Охранники усадили Ивана на узкий стул и привязали его к столбу. Весь мир погрузился в напряжённую тишину. Металлический обруч, ледяной, как щупальце смерти, ухватился за горло. Палач стал позади к винту и очень медленно сделал первый оборот. Механизм проскрипел прямо в ухо. Иван почувствовал, что воздух в лёгкие стал поступать гораздо медленнее. Вскоре острие винта должно впиться в шею и переломить шейные позвонки. Иван просил всех святых, чтобы это случилось быстро и безболезненно.

Но палач вовсе не торопился. Он словно специально заставлял Ивана мучиться и задыхаться. Казалось, он наслаждался тем, что его жертва умирает в страданиях. Иван в своих мыслях проклинал этого человека и молил Господа, чтобы все преступники в конце концов получили то, что заслужили. А палача он считал преступником. Хоть он и был просто человеком, который приводил в исполнение приговор, но все равно был ничуть не лучше обычных убийц. А может быть, он был даже хуже, ведь свои убийства он совершал, прикрываясь законом.

Однако палач медлил вовсе не потому, что ему нравилось видеть чужие страдания. Он даже не смотрел на свою жертву, потому что все его внимание было привлечено к тому, что происходило внизу.

В зал ворвались двое молодых людей. Выглядели они очень плохо – растрепанные, измученные и в грязной одежде. Они что-то прокричали, меча глазами молнии, и вызвали тем самым настоящую суматоху. Кто-то закричал, кто-то начал судорожно креститься, а кто-то бросился к ним и стал засыпать их вопросами.

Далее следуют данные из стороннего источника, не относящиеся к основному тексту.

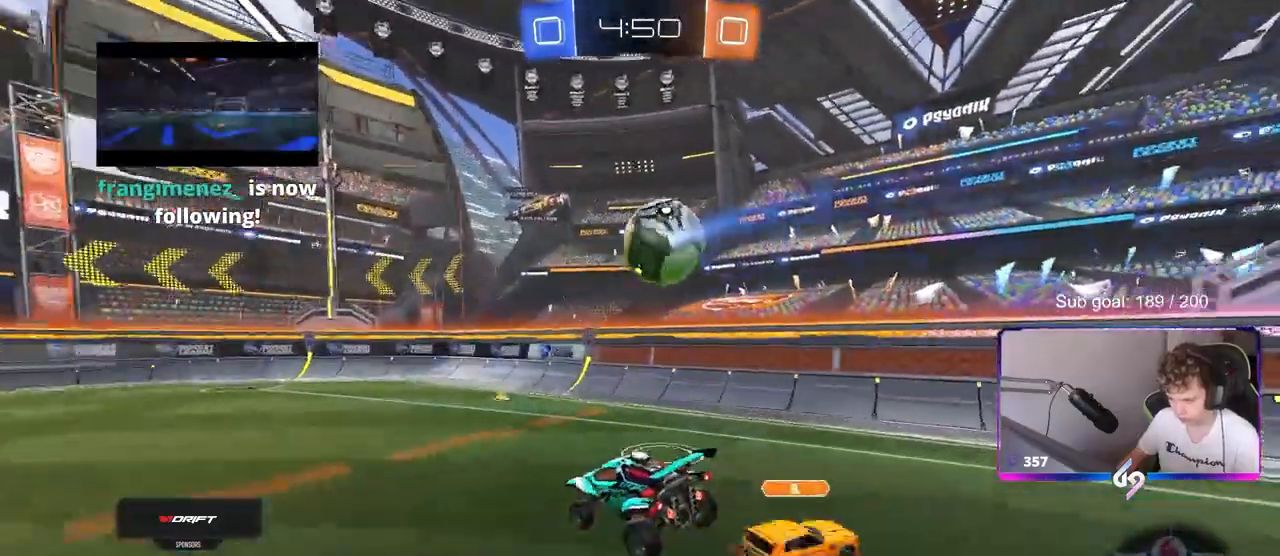
{"keys": ["w"], "mouse": [], "mouse_move": "still", "events": [[50, "a", "down"], [200, "a", "up"], [200, "d", "down"], [233, "s", "up"], [233, "shift", "down"], [300, "space", "down"], [333, "d", "up"], [333, "shift", "up"], [417, "w", "down"], [467, "space", "up"]]}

Монтойя с безумно горящими глазами пересёк весь зал и вспорхнул по лестнице на эшафот. Он подлетел к задыхавшемуся Ивану, ухватился за винт и вернул его в прежнее положение.

Иван, едва понимая, что происходит, ощутил, как воздух обжег легкие. Он увидел перед собой Монтойю, который уже убирал с его горла металлический обруч, и запутался вдвойне. Он уже умер?.. Или его отпускают? Если отпускают, то почему? Что произошло? Чтобы во всем разобраться, Иван попытался вглядеться в зал, но перед глазами все было размыто, так что увидеть, что там происходит, он не сумел. Тогда он решил спуститься вниз, но едва он поднялся на ноги, как в глазах потемнело, а тело устремилось в свободный полет. Иван повалился на каменный пол, слыша сквозь шум собственной крови какие-то неразборчивые крики.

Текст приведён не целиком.